EXERCISE —
Repeat the text in the listing below word for word, line by line, and omit the pictures.
____ DATA PROVIDED
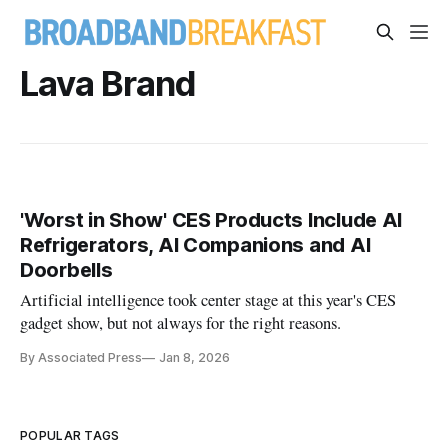
Lava Brand
'Worst in Show' CES Products Include AI
Refrigerators, AI Companions and AI
Doorbells
Artificial intelligence took center stage at this year's CES
gadget show, but not always for the right reasons.
By Associated Press
Jan 8, 2026
POPULAR TAGS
________
WRITTEN ANSWER —
Lava Brand
'Worst in Show' CES Products Include AI
Refrigerators, AI Companions and AI
Doorbells
Artificial intelligence took center stage at this year's CES
gadget show, but not always for the right reasons.
By Associated Press
Jan 8, 2026
POPULAR TAGS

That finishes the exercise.